▶ **Work to be completed**:
Show every line of the items below that contains the string "продавать", treating uppercase and lowercase letters as different.

(Data entries)
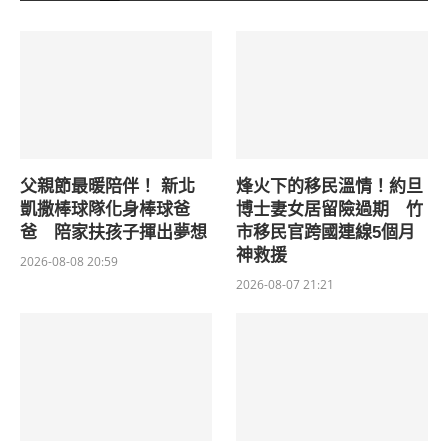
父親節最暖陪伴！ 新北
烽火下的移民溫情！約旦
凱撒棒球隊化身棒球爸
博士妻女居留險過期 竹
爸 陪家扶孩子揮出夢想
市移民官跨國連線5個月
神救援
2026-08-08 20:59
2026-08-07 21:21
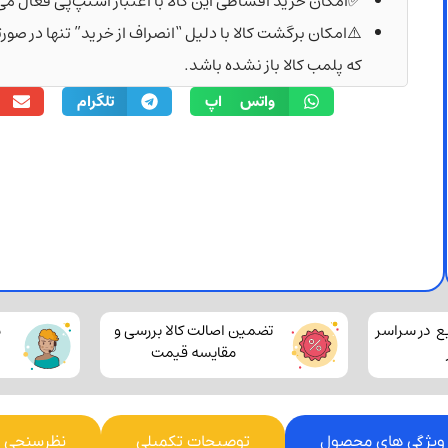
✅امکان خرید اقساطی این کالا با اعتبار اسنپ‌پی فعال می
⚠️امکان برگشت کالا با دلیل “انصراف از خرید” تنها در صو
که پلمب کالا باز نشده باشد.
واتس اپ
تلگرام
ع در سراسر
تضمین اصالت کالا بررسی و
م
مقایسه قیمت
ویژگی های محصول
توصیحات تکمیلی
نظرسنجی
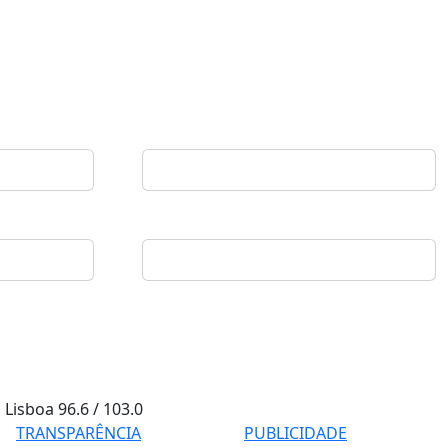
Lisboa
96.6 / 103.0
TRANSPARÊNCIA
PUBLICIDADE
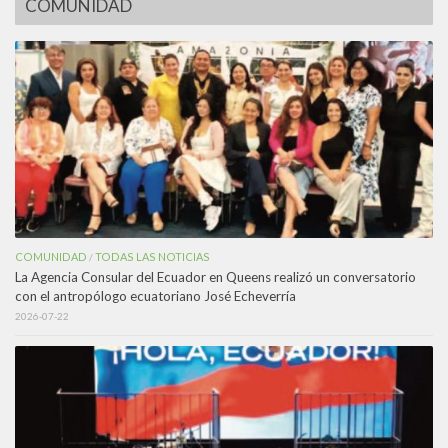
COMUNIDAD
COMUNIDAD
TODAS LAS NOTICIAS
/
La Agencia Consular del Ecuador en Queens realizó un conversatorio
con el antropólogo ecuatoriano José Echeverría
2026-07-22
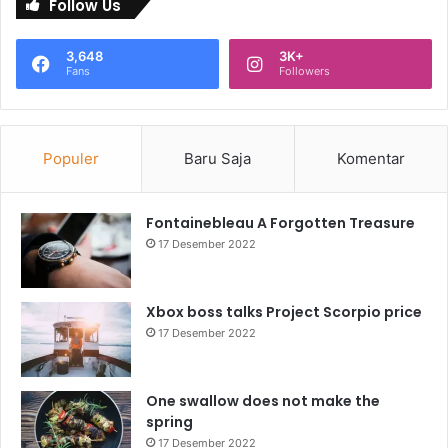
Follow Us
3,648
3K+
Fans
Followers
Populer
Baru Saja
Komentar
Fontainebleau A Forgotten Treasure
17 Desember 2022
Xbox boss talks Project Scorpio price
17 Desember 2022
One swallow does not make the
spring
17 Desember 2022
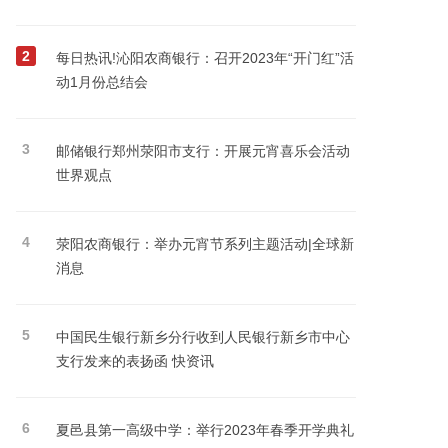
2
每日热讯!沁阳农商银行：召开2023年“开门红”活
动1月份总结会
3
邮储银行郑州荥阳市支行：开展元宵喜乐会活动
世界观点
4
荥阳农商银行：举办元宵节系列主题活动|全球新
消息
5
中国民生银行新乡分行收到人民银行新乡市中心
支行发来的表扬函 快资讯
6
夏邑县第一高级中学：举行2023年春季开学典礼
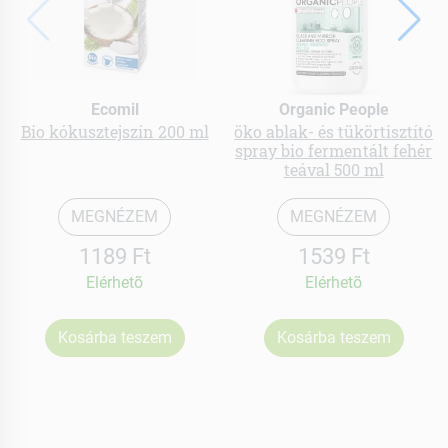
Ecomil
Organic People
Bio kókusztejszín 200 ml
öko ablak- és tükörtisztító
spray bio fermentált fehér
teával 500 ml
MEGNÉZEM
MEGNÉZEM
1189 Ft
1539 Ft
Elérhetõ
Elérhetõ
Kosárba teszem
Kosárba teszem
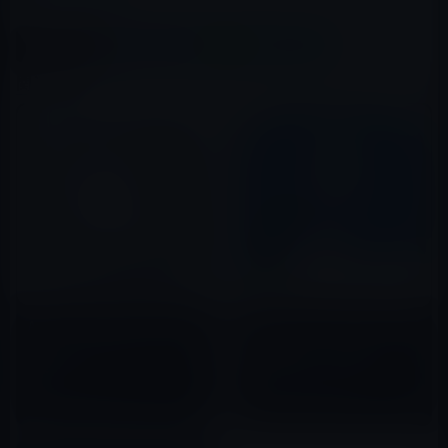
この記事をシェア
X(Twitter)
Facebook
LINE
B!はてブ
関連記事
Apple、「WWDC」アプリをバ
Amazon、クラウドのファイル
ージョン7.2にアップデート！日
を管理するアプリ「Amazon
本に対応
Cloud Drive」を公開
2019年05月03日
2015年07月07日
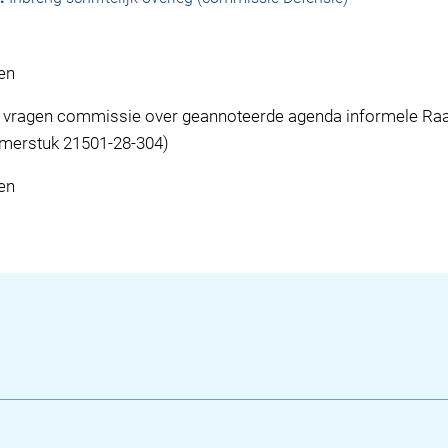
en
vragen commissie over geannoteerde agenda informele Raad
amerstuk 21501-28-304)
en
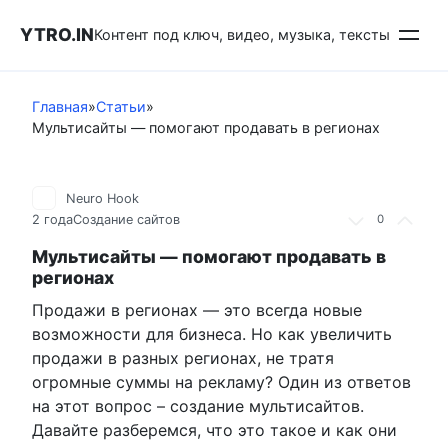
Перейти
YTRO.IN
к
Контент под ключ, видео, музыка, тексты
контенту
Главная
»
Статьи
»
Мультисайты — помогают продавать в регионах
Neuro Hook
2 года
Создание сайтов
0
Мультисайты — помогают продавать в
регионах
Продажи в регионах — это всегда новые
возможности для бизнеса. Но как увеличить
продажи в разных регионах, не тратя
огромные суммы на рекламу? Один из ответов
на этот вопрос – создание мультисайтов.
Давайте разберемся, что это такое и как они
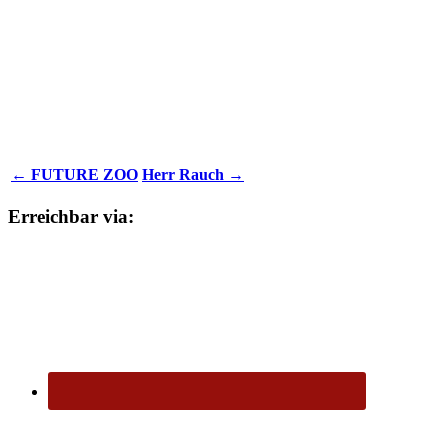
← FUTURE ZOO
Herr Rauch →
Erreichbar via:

▶ **Solution for this exercise**:
Мультисайты — помогают продавать в регионах
Мультисайты — помогают продавать в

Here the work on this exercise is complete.